In my childhood I wore a lot of hand-me-downs and was glad to get them. Finances were tight. Preachers (Daddy) and teachers (Mother) did not make a lot of money and store bought clothes were rare. I was better off than some, however, owing to Mother's sewing ability. There was at least a small, steady trickle of new items in my wardrobe thanks to her. In my early, early childhood, she made most of my clothes. In later years, we would make regular trips to the mill store in New Braunfels, buy a pile of new material, and she would spend the summer at the sewing machine so we could start off the new school year with a few new skirts and blouses to supplement the few store bought basics we could squeeze out of the budget.
I can remember one year when I was blessed with a big bunch of hand me downs from one of the ladies in our church. Her daughter was a sweet girl who was a high school senior when I was in 5th grade. Wanda was a cheerleader, which made her a thing of awe to us girls in grade school. Grades 4 through 12 shared the same building and we would hang around her during class changes and lunch breaks, just glad to be in her presence. Bless her heart, she was patience itself and never once indicated she would rather we stayed on the far side of the campus.
To be honored with the clothes that had hung on Wanda's back was almost more than I could ask for. I wore the tail off those dresses and remember them fondly, particularly a pale pink dress of the softest material that gracefully floated around my body.
I am headed somewhere with this, believe it or not.
I am in the market for a headboard for my bed or a complete bedstead. It's been a very long time since I have had one and I'm undecided about just what it is I'm looking for. I would like to upgrade from a full to a queen-sized bed. But, on the other hand, I would like an antique oak bedstead and if I go the antique route I would need to stick with a full-sized bed. I got to thinking yesterday about second-hand furniture. Which put me in mind of hand-me-down clothes.
While I still don't mind wearing clothes that have been handed down from relatives or well-liked friends, I have an aversion to buying clothes in the thrift or consignment stores. I want to know who wore them before I commit to wearing them myself. Likewise, I am not interested in second-hand furniture from unknown sources, even though I know that many people find wonderful pieces in the thrift stores.
But I caught myself up short yesterday while mulling this over. I have no problem whatsoever snatching up a piece of antique oak furniture and feeling great glee as I do so. I would replace every stick of furniture in my house with antique oak pieces that would be treasured for so long as I had custody of them, if I could afford to do so. Likewise, I would gladly wear a vintage item of clothing purchased in an antique store. So what makes the difference between buying at an antique store and buying at a thrift store?
Age and distance from the original owner. That's all I could come up with. At some point an item stops being second-hand or used and starts being an antique and acquires a patina of desirability. All it takes to change the perspective is a few decades.
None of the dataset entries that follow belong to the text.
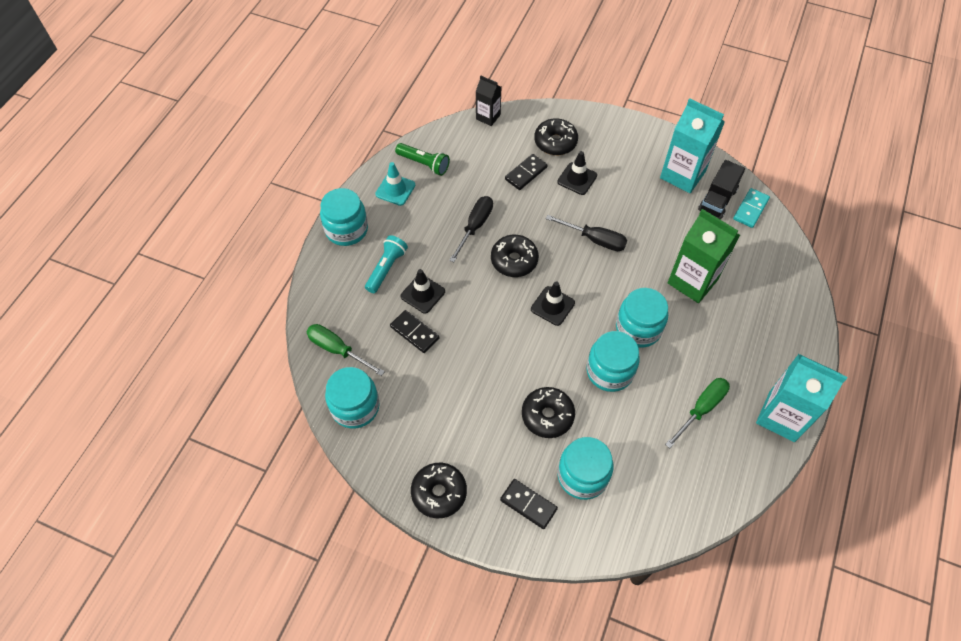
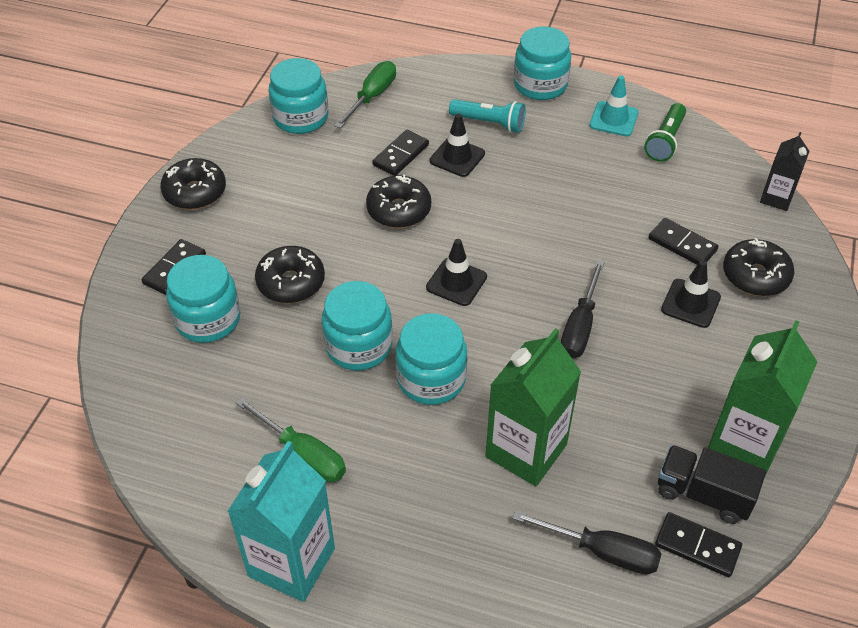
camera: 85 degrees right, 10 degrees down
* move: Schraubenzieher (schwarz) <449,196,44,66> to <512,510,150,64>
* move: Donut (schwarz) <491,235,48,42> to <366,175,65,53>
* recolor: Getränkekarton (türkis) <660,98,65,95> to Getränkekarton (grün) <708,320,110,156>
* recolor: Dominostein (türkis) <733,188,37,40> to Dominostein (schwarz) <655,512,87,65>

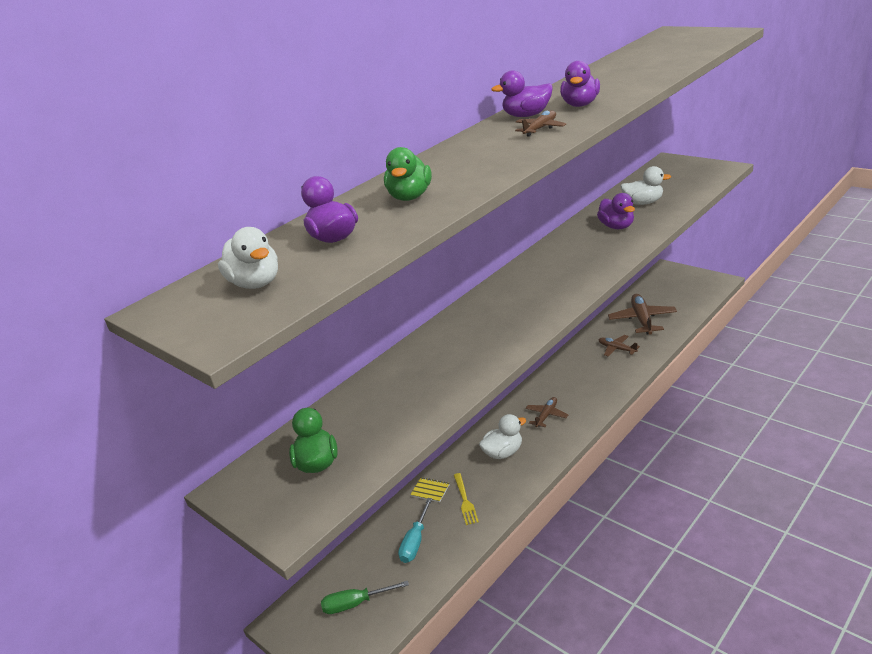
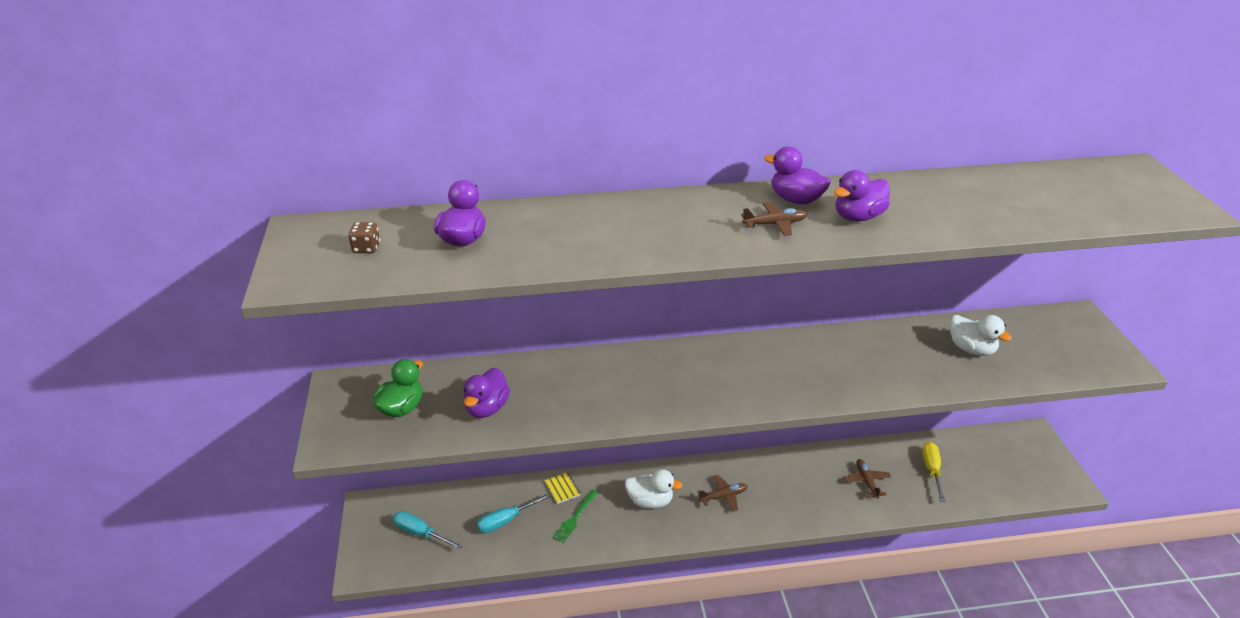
camera: 35 degrees right, 5 degrees up
* delete: Ente (grün) <384,147,48,54>
* move: Ente (lila) <597,193,38,36> to <464,368,46,50>
* replace: Ente (weiß) <218,227,60,62> to Spielwürfel (braun) <348,222,32,31>
* replace: Flugzeug (braun) <608,294,69,40> to Schraubenzieher (gelb) <922,442,23,60>
* recolor: Schraubenzieher (grün) <321,581,88,33> to Schraubenzieher (türkis) <393,511,69,39>
* recolor: Gabel (gelb) <454,473,25,52> to Gabel (grün) <552,490,47,53>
They say that an item can be considered an antique when it reaches 50 years of age, which means I am now an antique. I must say, however, that it is still somewhat of a shock to wander around an antique store and spot the very toys that were played to death in my house, with outrageous prices attached to them because they managed to survive to the present.
It almost makes me want to think twice about a few pieces of furniture from my childhood that I am intending to cart to the thrift store in the near future. Almost. But, I guess familiarity breeding contempt is another form of perspective. What I have come to hate, someone else may see the beauty that resides therein. It's all a matter of perspective.